I Verifying Integration of ##\int_0^1 x^m \ln x \, \mathrm{d}x##

[murshid_islam]

TL;DR

Is my Integration ok?

I'm trying to compute $\int_0^1 x^m \ln x \, \mathrm{d}x$. I'm wondering if the bit about the application of L'Hopital's rule was ok. Can anyone check?

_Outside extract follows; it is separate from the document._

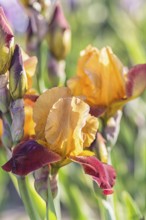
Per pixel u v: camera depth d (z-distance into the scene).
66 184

Letting $u = \ln x$ and $\mathrm{d}v = x^m$, we have $\mathrm{d}u = \frac{1}{x}\mathrm{d}x$ and $v = \frac{x^{m+1}}{m+1}$

$\int_0^1 x^m \ln(x) \, \mathrm{d}x$

$= \left. \frac{1}{m+1} x^{m+1} \ln(x) \right|_{0}^{1} - \int_{0}^{1} \frac{x^m}{m+1} \, \mathrm{d}x$

$= \frac{1}{m+1} \left(0 - \lim_{x \to 0} x^{m+1} \ln(x) \right) - \left. \frac{x^{m+1}}{(m+1)^2} \right|_{0}^{1}$

$= \frac{1}{m+1} \left(\lim_{x \to 0} x^{m+1} \ln\left(\frac{1}{x}\right) \right) - \frac{1}{(m+1)^2}$

$= \frac{1}{m+1} \left(\lim_{x \to 0}\frac{\ln(1/x)}{1/x^{m+1}} \right) - \frac{1}{(m+1)^2}$

$= \frac{1}{m+1} \left(\lim_{x \to 0}\frac{x (-1/x^2)}{-(m+1)x^{-m-2}} \right) - \frac{1}{(m+1)^2}$

$= \frac{1}{m+1} \left(\lim_{x \to 0}\frac{x^{m+1}}{m+1} \right) - \frac{1}{(m+1)^2}$

$= 0 - \frac{1}{(m+1)^2}$

$= \frac{-1}{(m+1)^2}$

 

[anuttarasammyak]

It seems OK. For verification, say m=0 the graphs of y=log x and y=e^x are symmetric wrt line y=x, the integration
\int_{-\infty}^0 e^x dx = 1
equals with your result putting minus sign.